# accidental download



## MrKnucklehead (Mar 13, 2013)

I accidentally downloaded an Audible.com version of book I’m reading...went to remove bookmark and had bad aim...not trying to get my money back, but, is there a way to make it where you have to login again to OK purchase...

on a different kind of device I have, you have to put in your 5 digit security code before approving an Amazon purchase...


----------



## Linjeakel (Mar 17, 2010)

Not sure about being able to stop accidental ordering, but you can return an Audible purchase for some months after you get it and get your money/credit refunded straight away. You can return for pretty much any reason, including accidental purchase or even if you simply didn't like it. I'm sure there'd be a limit on how may times you could do that but I've never had a return refused.

Just log into your Audible account and go to account details / purchase history and any book that is returnable will have a 'return title' button to click on. I have books purchased as far back as September last year which are still showing as returnable. 

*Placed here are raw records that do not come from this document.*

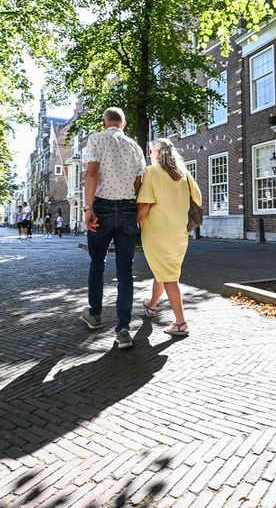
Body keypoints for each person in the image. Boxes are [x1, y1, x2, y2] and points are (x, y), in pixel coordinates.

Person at [80, 107, 146, 349]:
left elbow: (91, 173)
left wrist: (89, 207)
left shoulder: (96, 139)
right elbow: (139, 183)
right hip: (128, 209)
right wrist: (134, 212)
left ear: (104, 122)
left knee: (97, 264)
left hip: (102, 208)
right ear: (123, 125)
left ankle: (95, 314)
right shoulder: (135, 146)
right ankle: (124, 329)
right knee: (125, 271)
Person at [137, 138, 202, 337]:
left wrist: (133, 223)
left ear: (157, 154)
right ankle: (151, 305)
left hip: (157, 234)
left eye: (151, 152)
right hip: (179, 234)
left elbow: (145, 205)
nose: (150, 155)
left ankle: (181, 322)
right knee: (164, 272)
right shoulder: (185, 175)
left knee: (169, 277)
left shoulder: (151, 172)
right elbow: (198, 199)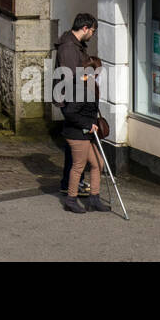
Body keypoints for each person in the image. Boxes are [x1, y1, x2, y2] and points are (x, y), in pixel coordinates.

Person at [55, 12, 97, 198]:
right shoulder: (69, 48)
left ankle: (72, 181)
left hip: (74, 99)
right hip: (72, 101)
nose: (92, 34)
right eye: (93, 31)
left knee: (76, 142)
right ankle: (71, 183)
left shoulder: (75, 45)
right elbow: (72, 77)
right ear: (85, 28)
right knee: (77, 141)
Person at [62, 55, 111, 214]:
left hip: (86, 134)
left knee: (98, 163)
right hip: (77, 134)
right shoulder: (80, 89)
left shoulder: (86, 85)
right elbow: (70, 112)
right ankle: (71, 199)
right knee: (78, 166)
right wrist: (87, 125)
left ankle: (94, 198)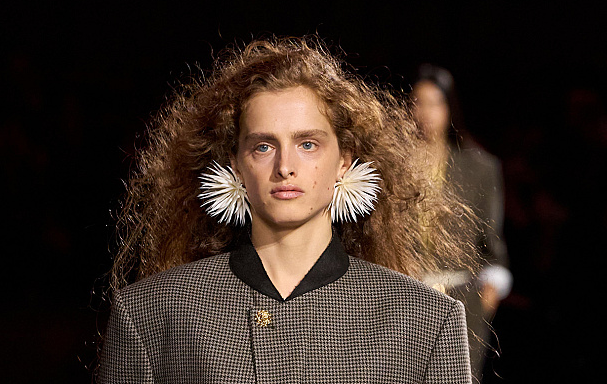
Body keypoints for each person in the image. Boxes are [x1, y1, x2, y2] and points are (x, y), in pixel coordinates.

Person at [97, 37, 480, 383]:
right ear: (236, 164)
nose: (285, 167)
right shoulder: (151, 313)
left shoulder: (426, 320)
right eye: (263, 146)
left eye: (307, 144)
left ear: (344, 160)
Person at [412, 63, 513, 380]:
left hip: (462, 300)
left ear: (449, 108)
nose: (426, 112)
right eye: (418, 102)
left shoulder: (478, 167)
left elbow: (492, 239)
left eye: (435, 103)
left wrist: (488, 293)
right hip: (406, 297)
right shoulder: (393, 164)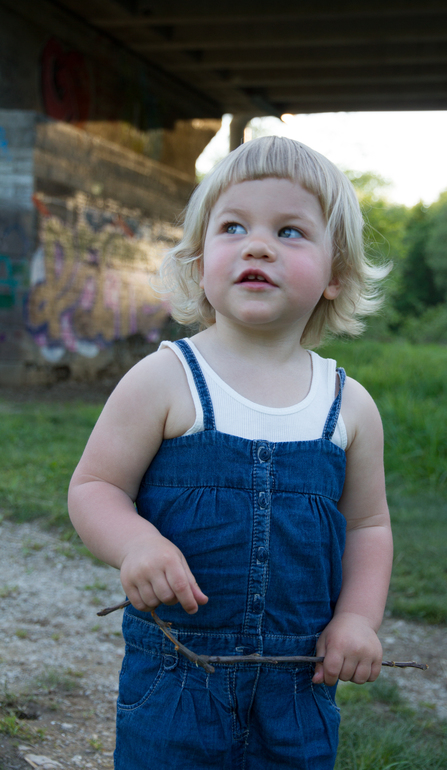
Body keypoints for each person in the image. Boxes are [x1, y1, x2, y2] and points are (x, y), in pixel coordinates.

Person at [68, 136, 393, 769]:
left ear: (336, 275)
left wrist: (358, 618)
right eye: (234, 227)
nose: (258, 246)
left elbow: (367, 525)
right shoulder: (166, 380)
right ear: (198, 263)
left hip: (298, 688)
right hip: (176, 684)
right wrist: (136, 544)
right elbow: (95, 487)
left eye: (290, 231)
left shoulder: (348, 406)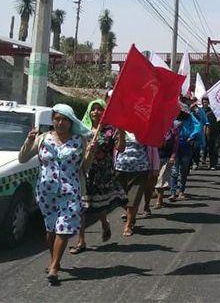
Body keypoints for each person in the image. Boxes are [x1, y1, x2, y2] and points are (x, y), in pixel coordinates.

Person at [18, 104, 92, 285]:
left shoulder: (79, 140)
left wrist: (91, 151)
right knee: (51, 230)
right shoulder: (43, 138)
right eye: (57, 119)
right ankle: (54, 260)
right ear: (52, 120)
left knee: (63, 228)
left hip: (70, 191)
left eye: (64, 119)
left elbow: (85, 168)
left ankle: (54, 267)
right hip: (46, 192)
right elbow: (23, 158)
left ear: (71, 121)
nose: (60, 123)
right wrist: (29, 141)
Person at [70, 99, 127, 255]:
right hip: (83, 172)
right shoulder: (81, 129)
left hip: (103, 173)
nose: (95, 111)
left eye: (99, 108)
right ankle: (81, 241)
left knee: (99, 205)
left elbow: (121, 148)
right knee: (82, 207)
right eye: (93, 109)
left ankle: (104, 222)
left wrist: (121, 132)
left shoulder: (110, 130)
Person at [114, 131, 152, 237]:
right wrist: (121, 134)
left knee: (133, 198)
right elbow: (119, 148)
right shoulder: (121, 131)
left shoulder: (145, 130)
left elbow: (153, 149)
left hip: (140, 169)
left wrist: (155, 168)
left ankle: (129, 224)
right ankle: (132, 214)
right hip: (121, 168)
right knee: (119, 197)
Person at [169, 104, 201, 201]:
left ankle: (181, 191)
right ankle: (173, 192)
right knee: (174, 171)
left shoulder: (190, 117)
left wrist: (192, 136)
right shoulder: (172, 118)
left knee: (184, 170)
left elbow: (197, 126)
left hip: (186, 146)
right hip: (175, 147)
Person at [202, 97, 220, 170]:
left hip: (218, 134)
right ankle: (211, 163)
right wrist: (205, 135)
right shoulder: (208, 114)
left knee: (215, 149)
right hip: (209, 135)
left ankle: (213, 164)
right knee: (210, 149)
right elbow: (206, 125)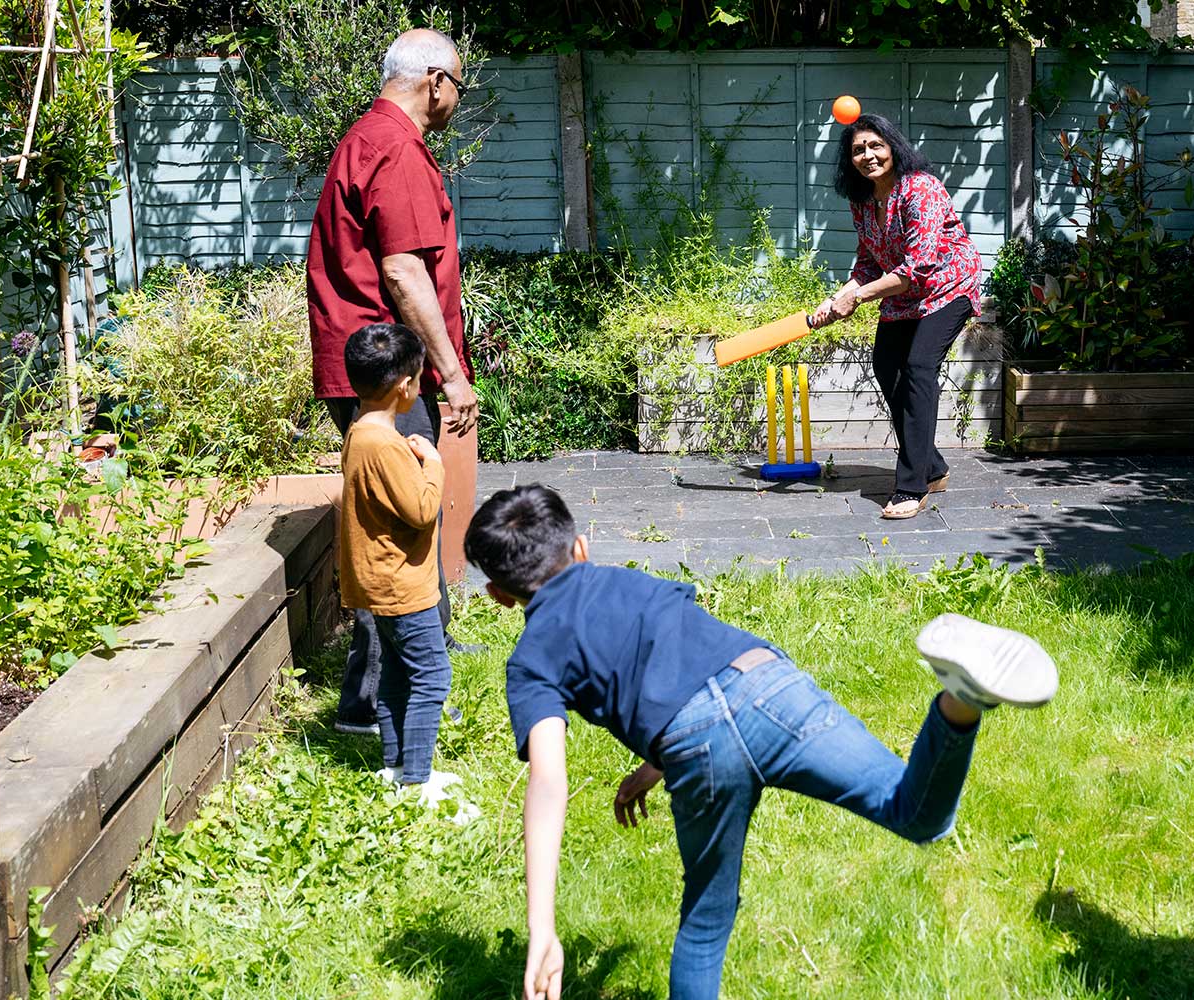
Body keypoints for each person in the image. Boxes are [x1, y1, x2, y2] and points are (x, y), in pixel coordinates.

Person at [464, 485, 1059, 1000]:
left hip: (696, 747)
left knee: (706, 921)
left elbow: (548, 780)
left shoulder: (530, 661)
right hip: (764, 680)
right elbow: (683, 664)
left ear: (499, 595)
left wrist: (541, 926)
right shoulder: (623, 578)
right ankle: (961, 699)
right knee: (916, 813)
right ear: (582, 547)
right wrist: (652, 768)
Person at [308, 28, 481, 737]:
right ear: (435, 80)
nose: (455, 102)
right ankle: (373, 702)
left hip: (381, 369)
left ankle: (427, 646)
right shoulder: (396, 148)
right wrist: (452, 373)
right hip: (387, 375)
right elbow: (404, 274)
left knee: (413, 517)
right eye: (458, 87)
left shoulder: (371, 138)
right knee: (397, 530)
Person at [809, 112, 984, 520]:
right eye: (858, 150)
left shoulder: (918, 189)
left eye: (875, 146)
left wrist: (858, 299)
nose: (867, 155)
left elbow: (918, 267)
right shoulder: (865, 202)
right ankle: (933, 467)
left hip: (947, 286)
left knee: (919, 367)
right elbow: (869, 265)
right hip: (903, 294)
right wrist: (835, 298)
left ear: (892, 148)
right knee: (887, 367)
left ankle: (911, 486)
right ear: (849, 159)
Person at [336, 322, 477, 824]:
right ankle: (417, 779)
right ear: (405, 388)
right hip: (403, 584)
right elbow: (421, 510)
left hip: (378, 581)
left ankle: (395, 766)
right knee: (432, 677)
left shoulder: (360, 432)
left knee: (396, 673)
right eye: (419, 378)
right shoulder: (388, 447)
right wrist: (433, 462)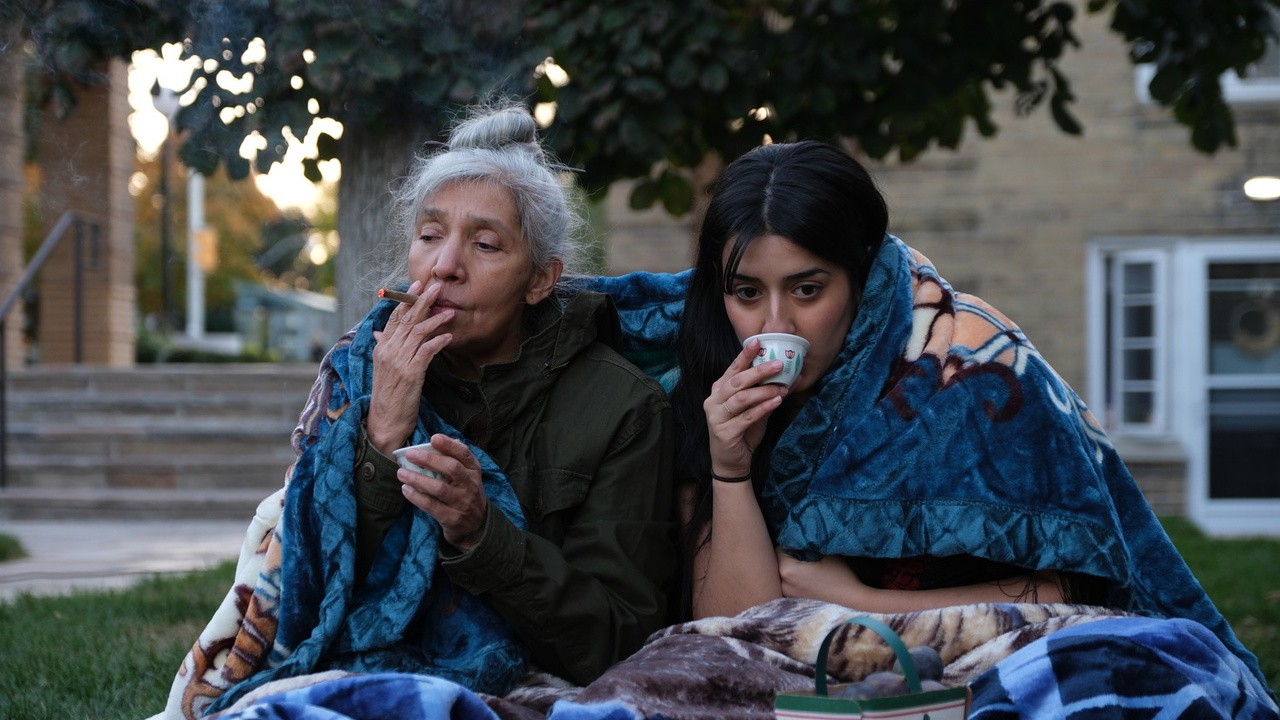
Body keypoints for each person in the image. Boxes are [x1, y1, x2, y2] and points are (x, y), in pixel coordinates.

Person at [591, 139, 1268, 689]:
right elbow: (733, 634)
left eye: (808, 289)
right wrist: (730, 468)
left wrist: (852, 602)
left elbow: (1069, 602)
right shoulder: (706, 383)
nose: (775, 325)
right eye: (746, 292)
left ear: (861, 278)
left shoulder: (968, 364)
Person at [157, 101, 676, 719]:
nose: (444, 265)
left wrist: (483, 534)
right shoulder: (359, 372)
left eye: (485, 244)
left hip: (536, 682)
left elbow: (618, 638)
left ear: (541, 279)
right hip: (364, 663)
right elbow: (314, 584)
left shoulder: (624, 407)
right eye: (429, 236)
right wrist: (383, 433)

Note: I'm assuming here that Audible US and Audible UK work in the same way, but I see no reason why they wouldn't.


----------



## Andra (Nov 19, 2008)

If you are reading on a Fire I don't know if you can set a code unless you turn on the parental controls - and that may be more annoying than helpful...
But Amazon will refund the purchase.  Just choose "accidental purchase" when you go through the process.


----------